In einer Komposition dieser Größe ist eine der Hauptaufgaben, ausreichende Vielfalt der Erfindung und des Ausdrucks zu realisieren und gleichzeitig einen durchgehenden Spannungsbogen über die gesamte Struktur hinweg zu wahren. Dies bedeutet, dass man eine größere Heterogenität in Technik und Idiom riskieren muss als in einem kleineren abstrakten Werk, während man im großen Zusammenhang die rhythmische und harmonische Verklammerung eisern im Griff halten muss.

 

Handlungszeit

Was die chronologische Zeit betrifft, so bewohnt diese Oper ein seltsames hybrides Territorium – sowohl das 21. Jahrhundert als auch das Mittelalter. Was das gemeinsame Zeitempfinden der Protagonisten auf der Bühne betrifft, so „hören“ diese sich gegenseitig die meiste Zeit nicht und scheinen in getrennten Welten zu leben – daher der häufige Einsatz von gegensätzlichen Tonhöhen und Metren. Momente gelingender Kommunikation – insbesondere die Liebesszene am Ende des ersten Teils – sind selten. Und da die drei Hauptfiguren im weiteren Verlauf der Geschichte auch ihre eigenen Rollen erzählen, sind wir, so glaube ich, weit entfernt von dem Zeitgefühl, das man mit einer mehr naturalistischen Oper verbindet.

 

Orchesterbesetzung

In meiner Instrumentierung werden einige stärker besetzte Instrumentengruppen (vier Klarinetten, vier Trompeten und vier Schlagzeuger) durch leicht reduzierte Streicher (8.6.6.6.4) ausgeglichen. Und dann gibt es noch die beiden zusätzlichen Akteure – eine Bassgambe und eine Glasharmonika, beides Instrumente, die mir besonders am Herzen liegen und die für besondere Momente in der Oper reserviert sind.

Für mich ist der Klang der Gambe nicht „fern“ – sie ist einfach eine wunderbare klangliche Ressource, hoch resonant und überaus reich an Obertönen. Ich habe versucht, diese Eigenschaften hervorzuheben, indem ich den Klang der Gambe mit einem Geflecht aus gedämpften Blechbläsern „umhüllt“ habe, die alle fortissimo spielen und doch pianissimo klingen, wobei das kräftige Spielen ihren Klang zum Flirren bringt ...

Ich habe die Glasharmonika als harmonische Ressource benutzt, um komplexe Akkorde zu spielen (wofür sie eigentlich nicht ausgelegt ist). Die Spannung zwischen Fingern und Glas erzeugt eine einzigartig instabile und zerbrechliche Klangfülle, fast elektronisch – wenn auch sensibler und unvorhersehbarer.
=-=-=-=-=
» AUFGABEN
(A) Welche zwei zusätzlichen Instrumente nennt der Text über die Oper?
(B) Schreib den Text über die Oper nach seinem letzten Satz weiter.
Die Daten haben hiermit nichts zu tun.

» GEZEIGTE DATEN
=-=-=-=-=
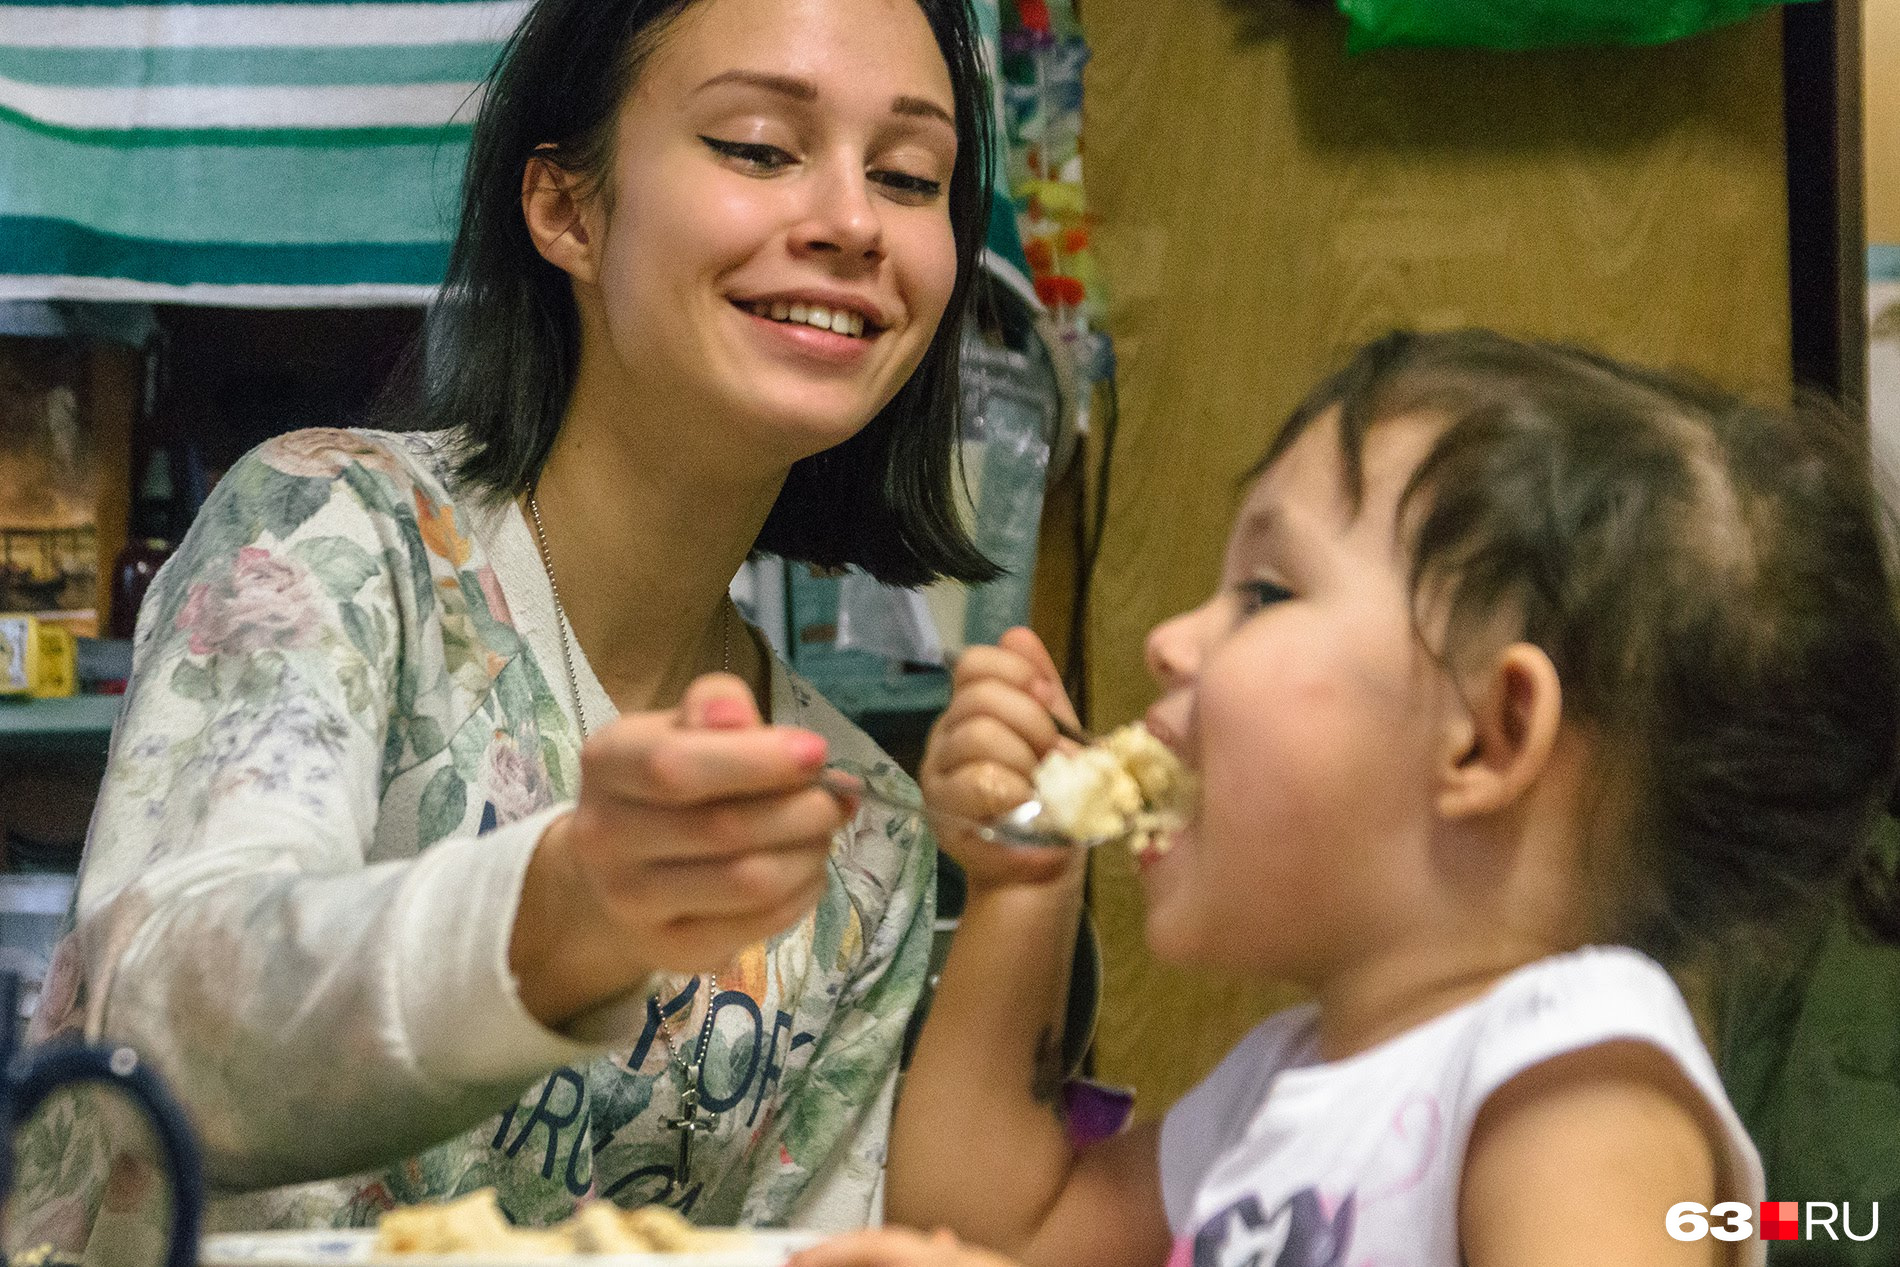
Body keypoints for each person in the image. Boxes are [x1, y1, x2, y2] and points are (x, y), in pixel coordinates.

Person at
=-=-=-=-=
» ANTWORTEN
(A) Eine Bassgambe und eine Glasharmonika.

(B)
 

Stimmbehandlung

Obwohl die Gesangsstimmen stets Vorrang haben – und daher der instrumentale Hintergrund oft diskret gehalten ist – wollte ich eine sehr breite Palette orchestraler Farben aufzeigen, auch um die Welt des mittelalterlichen Illustrators heraufzubeschwören.

Große Intervalle sind die Ausnahme, aber sie werden sowohl in ruhigen als auch in erregten Situationen eingesetzt. Die üblichen disjunkten Intervalle – kleine Septime und kleine None – der postseriellen Musik sind für mich in den letzten Jahrzehnten in der zeitgenössischen Musik viel zu omnipräsent geblieben, und so setze ich sie sparsam ein. Die noch größeren Intervalle – von großer Dezime und reiner Duodezime – werden in der Gesangsstimme häufiger verwendet, insbesondere für Agnès. Es gibt ein fast willkürliches Element, das einen großen Einfluss auf den Gebrauch der Stimmlagen hatte, und das sind die Vokale meiner Muttersprache.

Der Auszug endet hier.